### WHAT THIS TASK INVOLVES
Leave the images aside and output every entry exactly.

### Data excerpts
+ + +
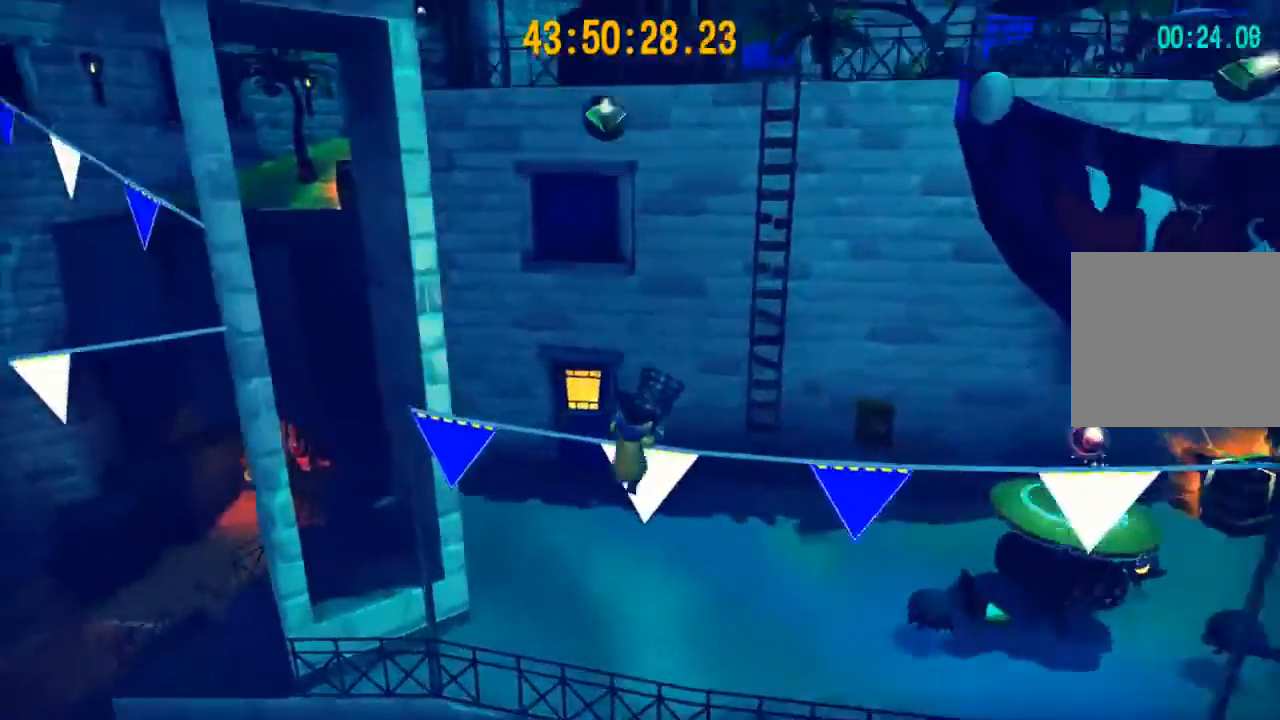
{"dt_ms": 500, "buttons": [], "left_stick": "up", "right_stick": "center", "events": [[67, "A", "down"], [167, "A", "up"], [167, "left_stick", "up"]]}
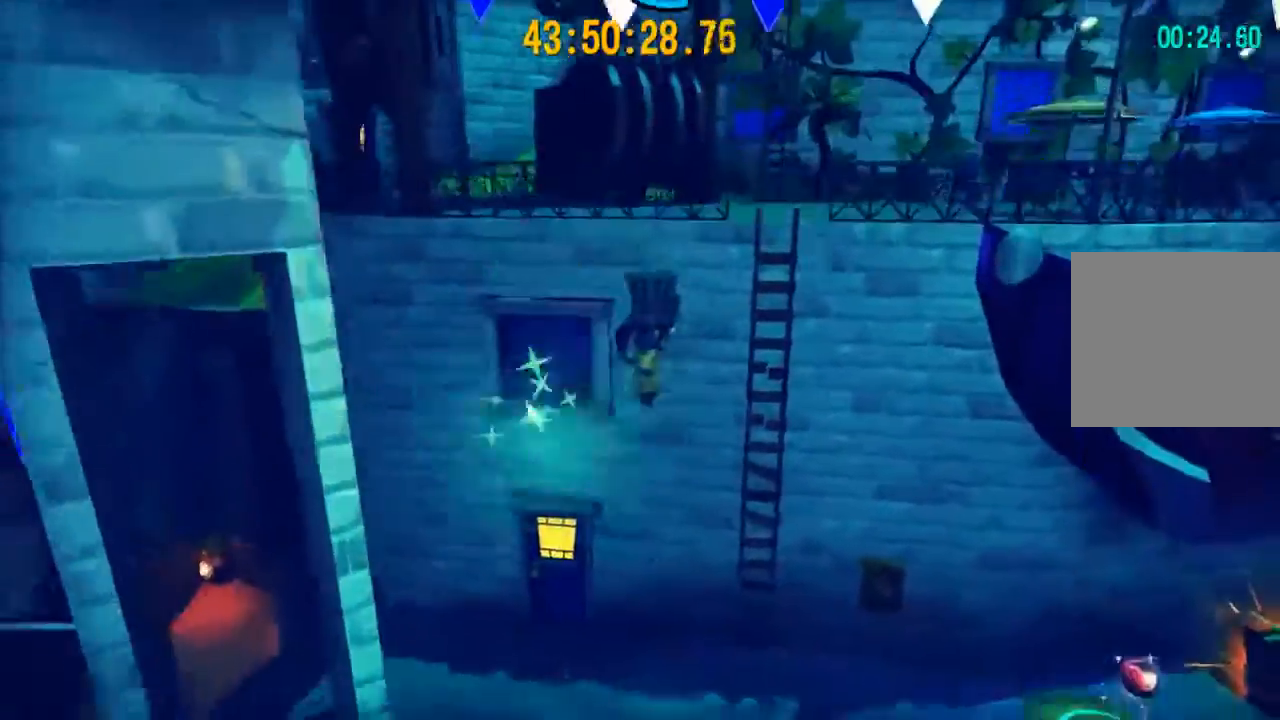
{"dt_ms": 500, "buttons": ["A"], "left_stick": "up", "right_stick": "center", "events": [[467, "A", "down"]]}
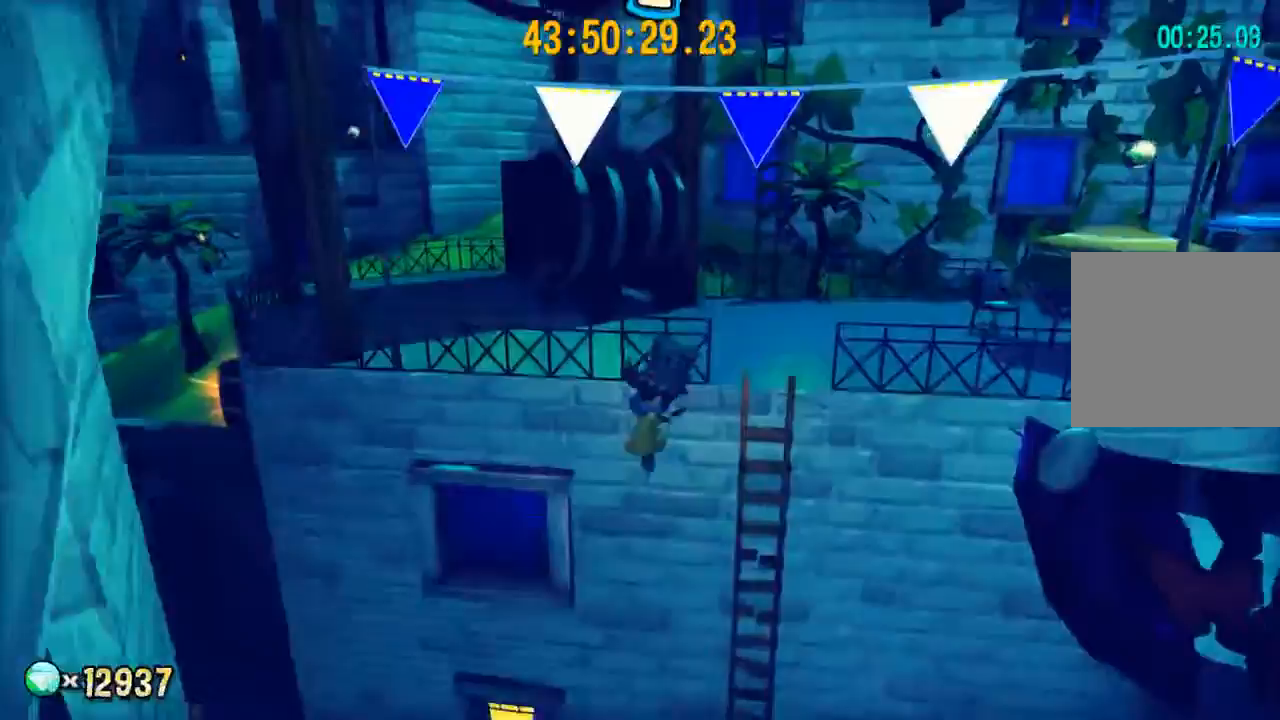
{"dt_ms": 500, "buttons": ["R2"], "left_stick": "up-right", "right_stick": "center", "events": [[100, "A", "up"], [133, "R2", "down"], [133, "left_stick", "up-right"]]}
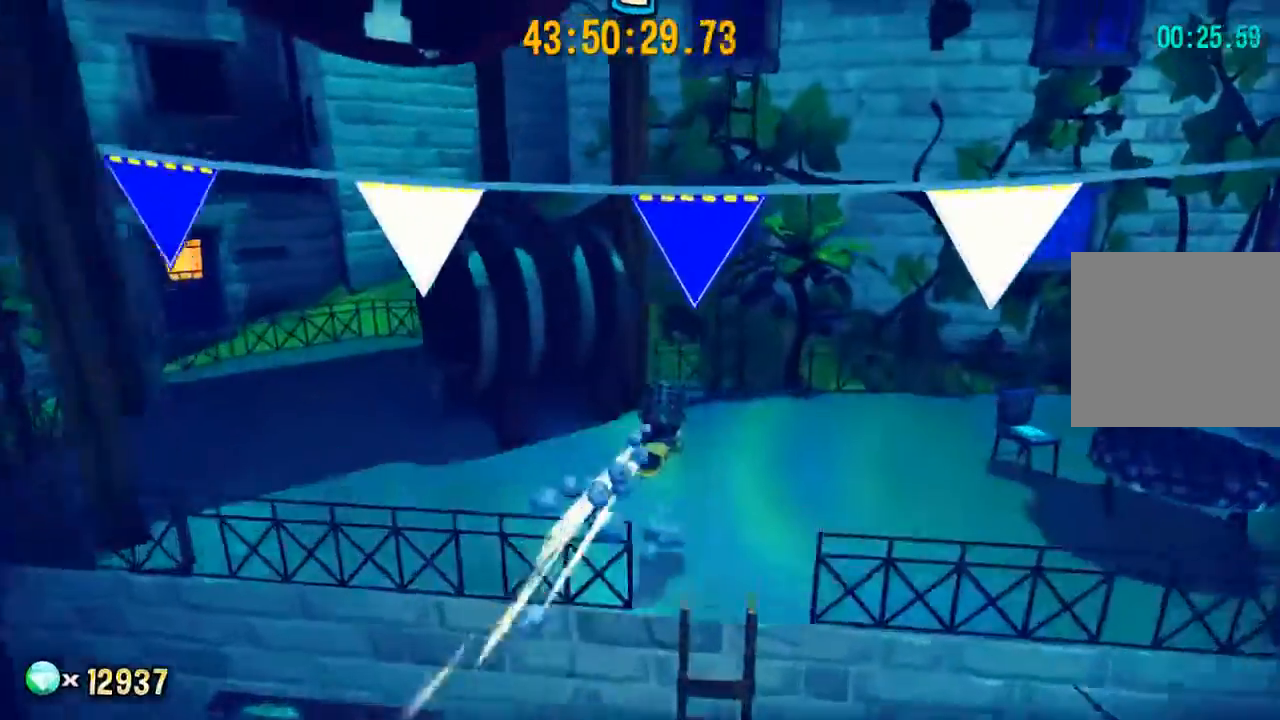
{"dt_ms": 1000, "buttons": [], "left_stick": "down-left", "right_stick": "center"}
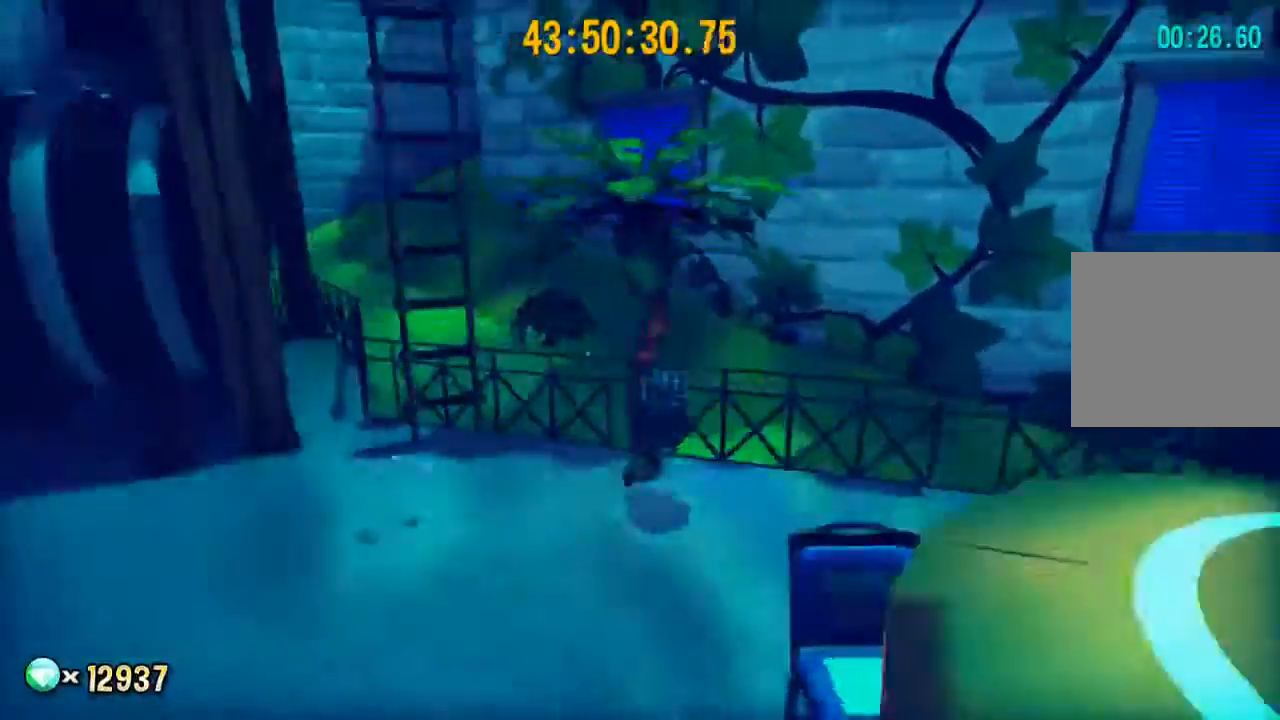
{"dt_ms": 500, "buttons": [], "left_stick": "up", "right_stick": "center", "events": [[33, "A", "down"], [67, "left_stick", "up-left"], [133, "A", "up"], [200, "left_stick", "up"], [233, "A", "down"], [400, "A", "up"]]}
+ + +
### ANSWER SECTION
{"dt_ms": 500, "buttons": [], "left_stick": "up", "right_stick": "center", "events": [[67, "A", "down"], [167, "A", "up"], [167, "left_stick", "up"]]}
{"dt_ms": 500, "buttons": ["A"], "left_stick": "up", "right_stick": "center", "events": [[467, "A", "down"]]}
{"dt_ms": 500, "buttons": ["R2"], "left_stick": "up-right", "right_stick": "center", "events": [[100, "A", "up"], [133, "R2", "down"], [133, "left_stick", "up-right"]]}
{"dt_ms": 1000, "buttons": [], "left_stick": "down-left", "right_stick": "center"}
{"dt_ms": 500, "buttons": [], "left_stick": "up", "right_stick": "center", "events": [[33, "A", "down"], [67, "left_stick", "up-left"], [133, "A", "up"], [200, "left_stick", "up"], [233, "A", "down"], [400, "A", "up"]]}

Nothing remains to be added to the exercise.